Birds (class Aves) are a group of endothermic vertebrates, characterised by feathers, a beak with no teeth, the laying of hard-shelled eggs, a high metabolic rate, a four-chambered heart, and a lightweight but strong skeleton. Birds live worldwide and range in size from the 5 cm (2 in) bee hummingbird to the 2.75 m (9 ft) ostrich. They rank as the class of tetrapods with the most living species, at approximately ten thousand, with more than half of these being passerines, sometimes known as perching birds or, less accurately, as songbirds.


The fossil record indicates that birds are the last surviving dinosaurs, having evolved from feathered ancestors within the theropod group of saurischian dinosaurs.
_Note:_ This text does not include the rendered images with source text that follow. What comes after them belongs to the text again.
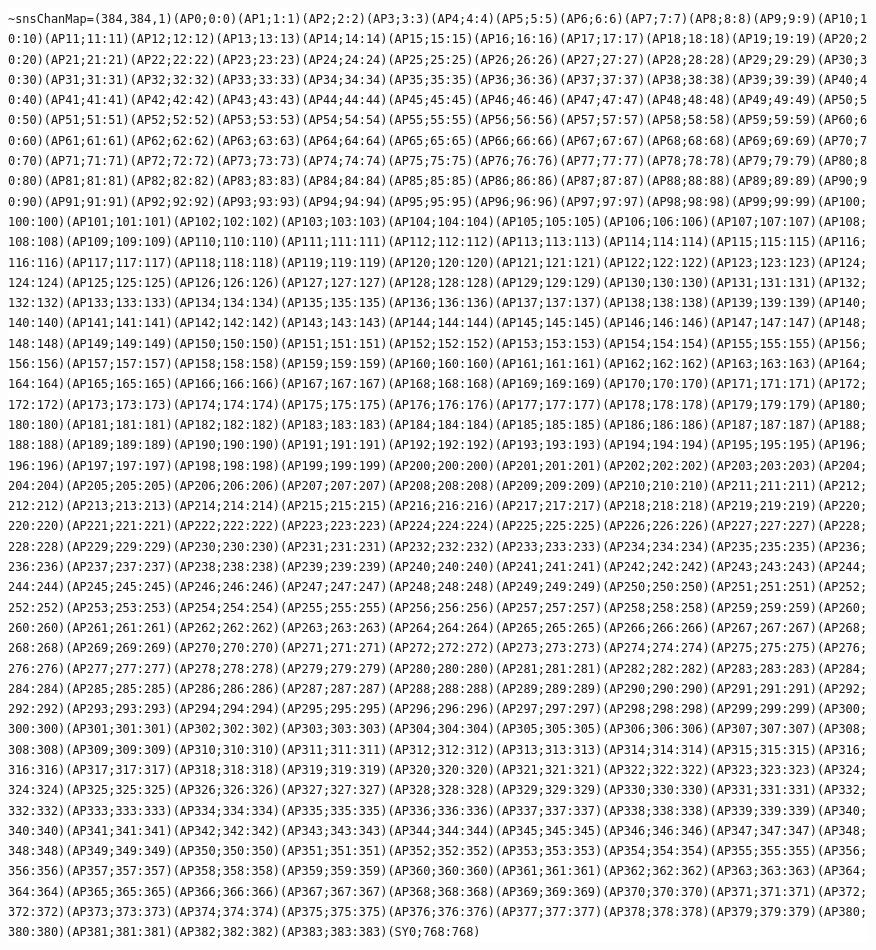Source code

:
 ```
~snsChanMap=(384,384,1)(AP0;0:0)(AP1;1:1)(AP2;2:2)(AP3;3:3)(AP4;4:4)(AP5;5:5)(AP6;6:6)(AP7;7:7)(AP8;8:8)(AP9;9:9)(AP10;10:10)(AP11;11:11)(AP12;12:12)(AP13;13:13)(AP14;14:14)(AP15;15:15)(AP16;16:16)(AP17;17:17)(AP18;18:18)(AP19;19:19)(AP20;20:20)(AP21;21:21)(AP22;22:22)(AP23;23:23)(AP24;24:24)(AP25;25:25)(AP26;26:26)(AP27;27:27)(AP28;28:28)(AP29;29:29)(AP30;30:30)(AP31;31:31)(AP32;32:32)(AP33;33:33)(AP34;34:34)(AP35;35:35)(AP36;36:36)(AP37;37:37)(AP38;38:38)(AP39;39:39)(AP40;40:40)(AP41;41:41)(AP42;42:42)(AP43;43:43)(AP44;44:44)(AP45;45:45)(AP46;46:46)(AP47;47:47)(AP48;48:48)(AP49;49:49)(AP50;50:50)(AP51;51:51)(AP52;52:52)(AP53;53:53)(AP54;54:54)(AP55;55:55)(AP56;56:56)(AP57;57:57)(AP58;58:58)(AP59;59:59)(AP60;60:60)(AP61;61:61)(AP62;62:62)(AP63;63:63)(AP64;64:64)(AP65;65:65)(AP66;66:66)(AP67;67:67)(AP68;68:68)(AP69;69:69)(AP70;70:70)(AP71;71:71)(AP72;72:72)(AP73;73:73)(AP74;74:74)(AP75;75:75)(AP76;76:76)(AP77;77:77)(AP78;78:78)(AP79;79:79)(AP80;80:80)(AP81;81:81)(AP82;82:82)(AP83;83:83)(AP84;84:84)(AP85;85:85)(AP86;86:86)(AP87;87:87)(AP88;88:88)(AP89;89:89)(AP90;90:90)(AP91;91:91)(AP92;92:92)(AP93;93:93)(AP94;94:94)(AP95;95:95)(AP96;96:96)(AP97;97:97)(AP98;98:98)(AP99;99:99)(AP100;100:100)(AP101;101:101)(AP102;102:102)(AP103;103:103)(AP104;104:104)(AP105;105:105)(AP106;106:106)(AP107;107:107)(AP108;108:108)(AP109;109:109)(AP110;110:110)(AP111;111:111)(AP112;112:112)(AP113;113:113)(AP114;114:114)(AP115;115:115)(AP116;116:116)(AP117;117:117)(AP118;118:118)(AP119;119:119)(AP120;120:120)(AP121;121:121)(AP122;122:122)(AP123;123:123)(AP124;124:124)(AP125;125:125)(AP126;126:126)(AP127;127:127)(AP128;128:128)(AP129;129:129)(AP130;130:130)(AP131;131:131)(AP132;132:132)(AP133;133:133)(AP134;134:134)(AP135;135:135)(AP136;136:136)(AP137;137:137)(AP138;138:138)(AP139;139:139)(AP140;140:140)(AP141;141:141)(AP142;142:142)(AP143;143:143)(AP144;144:144)(AP145;145:145)(AP146;146:146)(AP147;147:147)(AP148;148:148)(AP149;149:149)(AP150;150:150)(AP151;151:151)(AP152;152:152)(AP153;153:153)(AP154;154:154)(AP155;155:155)(AP156;156:156)(AP157;157:157)(AP158;158:158)(AP159;159:159)(AP160;160:160)(AP161;161:161)(AP162;162:162)(AP163;163:163)(AP164;164:164)(AP165;165:165)(AP166;166:166)(AP167;167:167)(AP168;168:168)(AP169;169:169)(AP170;170:170)(AP171;171:171)(AP172;172:172)(AP173;173:173)(AP174;174:174)(AP175;175:175)(AP176;176:176)(AP177;177:177)(AP178;178:178)(AP179;179:179)(AP180;180:180)(AP181;181:181)(AP182;182:182)(AP183;183:183)(AP184;184:184)(AP185;185:185)(AP186;186:186)(AP187;187:187)(AP188;188:188)(AP189;189:189)(AP190;190:190)(AP191;191:191)(AP192;192:192)(AP193;193:193)(AP194;194:194)(AP195;195:195)(AP196;196:196)(AP197;197:197)(AP198;198:198)(AP199;199:199)(AP200;200:200)(AP201;201:201)(AP202;202:202)(AP203;203:203)(AP204;204:204)(AP205;205:205)(AP206;206:206)(AP207;207:207)(AP208;208:208)(AP209;209:209)(AP210;210:210)(AP211;211:211)(AP212;212:212)(AP213;213:213)(AP214;214:214)(AP215;215:215)(AP216;216:216)(AP217;217:217)(AP218;218:218)(AP219;219:219)(AP220;220:220)(AP221;221:221)(AP222;222:222)(AP223;223:223)(AP224;224:224)(AP225;225:225)(AP226;226:226)(AP227;227:227)(AP228;228:228)(AP229;229:229)(AP230;230:230)(AP231;231:231)(AP232;232:232)(AP233;233:233)(AP234;234:234)(AP235;235:235)(AP236;236:236)(AP237;237:237)(AP238;238:238)(AP239;239:239)(AP240;240:240)(AP241;241:241)(AP242;242:242)(AP243;243:243)(AP244;244:244)(AP245;245:245)(AP246;246:246)(AP247;247:247)(AP248;248:248)(AP249;249:249)(AP250;250:250)(AP251;251:251)(AP252;252:252)(AP253;253:253)(AP254;254:254)(AP255;255:255)(AP256;256:256)(AP257;257:257)(AP258;258:258)(AP259;259:259)(AP260;260:260)(AP261;261:261)(AP262;262:262)(AP263;263:263)(AP264;264:264)(AP265;265:265)(AP266;266:266)(AP267;267:267)(AP268;268:268)(AP269;269:269)(AP270;270:270)(AP271;271:271)(AP272;272:272)(AP273;273:273)(AP274;274:274)(AP275;275:275)(AP276;276:276)(AP277;277:277)(AP278;278:278)(AP279;279:279)(AP280;280:280)(AP281;281:281)(AP282;282:282)(AP283;283:283)(AP284;284:284)(AP285;285:285)(AP286;286:286)(AP287;287:287)(AP288;288:288)(AP289;289:289)(AP290;290:290)(AP291;291:291)(AP292;292:292)(AP293;293:293)(AP294;294:294)(AP295;295:295)(AP296;296:296)(AP297;297:297)(AP298;298:298)(AP299;299:299)(AP300;300:300)(AP301;301:301)(AP302;302:302)(AP303;303:303)(AP304;304:304)(AP305;305:305)(AP306;306:306)(AP307;307:307)(AP308;308:308)(AP309;309:309)(AP310;310:310)(AP311;311:311)(AP312;312:312)(AP313;313:313)(AP314;314:314)(AP315;315:315)(AP316;316:316)(AP317;317:317)(AP318;318:318)(AP319;319:319)(AP320;320:320)(AP321;321:321)(AP322;322:322)(AP323;323:323)(AP324;324:324)(AP325;325:325)(AP326;326:326)(AP327;327:327)(AP328;328:328)(AP329;329:329)(AP330;330:330)(AP331;331:331)(AP332;332:332)(AP333;333:333)(AP334;334:334)(AP335;335:335)(AP336;336:336)(AP337;337:337)(AP338;338:338)(AP339;339:339)(AP340;340:340)(AP341;341:341)(AP342;342:342)(AP343;343:343)(AP344;344:344)(AP345;345:345)(AP346;346:346)(AP347;347:347)(AP348;348:348)(AP349;349:349)(AP350;350:350)(AP351;351:351)(AP352;352:352)(AP353;353:353)(AP354;354:354)(AP355;355:355)(AP356;356:356)(AP357;357:357)(AP358;358:358)(AP359;359:359)(AP360;360:360)(AP361;361:361)(AP362;362:362)(AP363;363:363)(AP364;364:364)(AP365;365:365)(AP366;366:366)(AP367;367:367)(AP368;368:368)(AP369;369:369)(AP370;370:370)(AP371;371:371)(AP372;372:372)(AP373;373:373)(AP374;374:374)(AP375;375:375)(AP376;376:376)(AP377;377:377)(AP378;378:378)(AP379;379:379)(AP380;380:380)(AP381;381:381)(AP382;382:382)(AP383;383:383)(SY0;768:768)
```
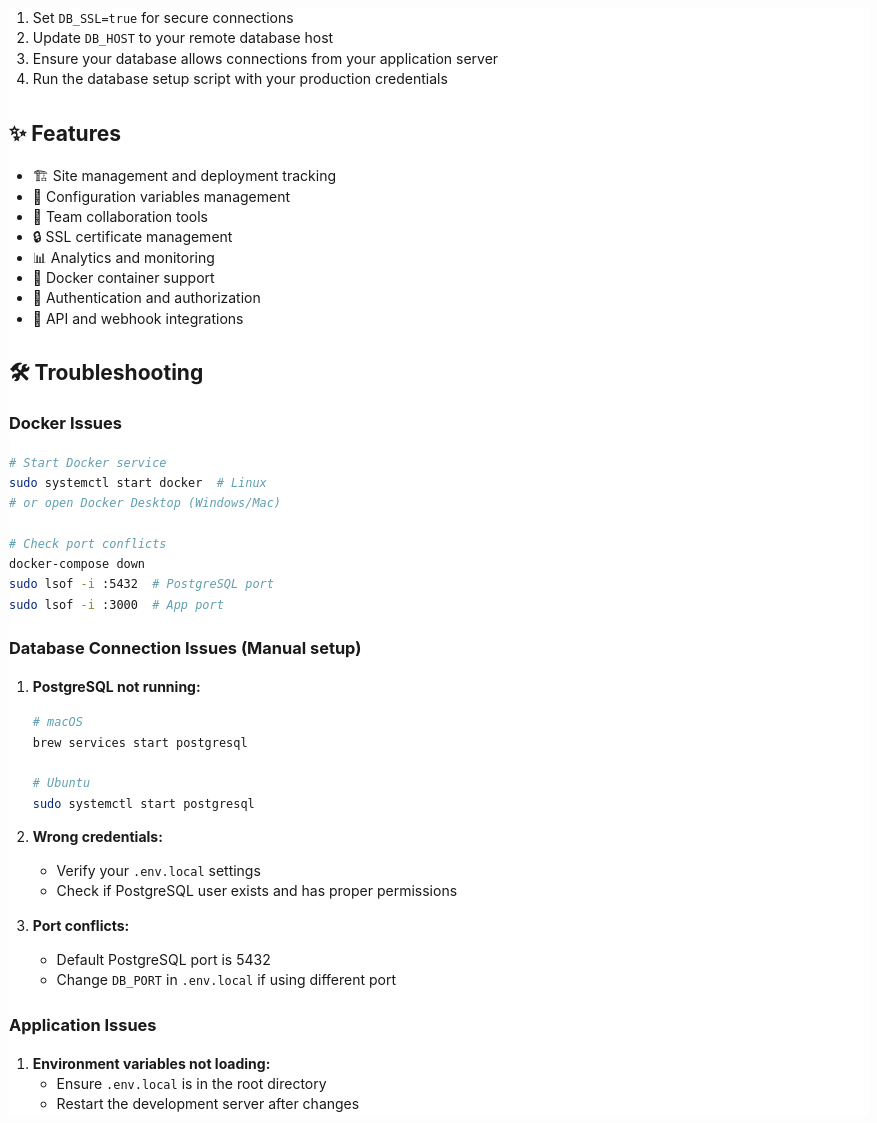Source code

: 1. Set `DB_SSL=true` for secure connections
2. Update `DB_HOST` to your remote database host
3. Ensure your database allows connections from your application server
4. Run the database setup script with your production credentials

## ✨ Features

- 🏗️ Site management and deployment tracking
- 🔧 Configuration variables management
- 👥 Team collaboration tools
- 🔒 SSL certificate management
- 📊 Analytics and monitoring
- 🐳 Docker container support
- 🔐 Authentication and authorization
- 📡 API and webhook integrations

## 🛠️ Troubleshooting

### Docker Issues

```bash
# Start Docker service
sudo systemctl start docker  # Linux
# or open Docker Desktop (Windows/Mac)

# Check port conflicts
docker-compose down
sudo lsof -i :5432  # PostgreSQL port
sudo lsof -i :3000  # App port
```

### Database Connection Issues (Manual setup)

1. **PostgreSQL not running:**
   ```bash
   # macOS
   brew services start postgresql
   
   # Ubuntu
   sudo systemctl start postgresql
   ```

2. **Wrong credentials:**
   - Verify your `.env.local` settings
   - Check if PostgreSQL user exists and has proper permissions

3. **Port conflicts:**
   - Default PostgreSQL port is 5432
   - Change `DB_PORT` in `.env.local` if using different port

### Application Issues

1. **Environment variables not loading:**
   - Ensure `.env.local` is in the root directory
   - Restart the development server after changes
True birds first appeared during the Cretaceous period, around 100 million years ago,[3] and the last common ancestor is estimated to have lived about 95 million years ago.[4] DNA-based evidence finds that birds radiated extensively around the time of the Cretaceous–Paleogene extinction event that killed off the non-avian dinosaurs. Birds in South America survived this event and then migrated to other parts of the world via multiple land bridges while diversifying during periods of global cooling.[5] Primitive bird-like "stem-birds" that lie outside class Aves proper, in the group Avialae, have been found dating back to the mid-Jurassic period.[1] Many of these early stem-birds, such as Archaeopteryx, were not yet capable of fully powered flight, and many retained primitive characteristics like toothy jaws in place of beaks and long bony tails.[1][6]


Birds have wings which are more or less developed depending on the species; the only known groups without wings are the extinct moas and elephant birds. Wings, which evolved from forelimbs, give most birds the ability to fly, although further speciation has led to some flightless birds, including ratites, penguins, and diverse endemic island species of birds. The digestive and respiratory systems of birds are also uniquely adapted for flight. Some bird species of aquatic environments, particularly the aforementioned flightless penguins, and also members of the duck family, have also evolved for swimming. Birds, specifically Darwin's finches, played an important part in the inception of Darwin's theory of evolution by natural selection.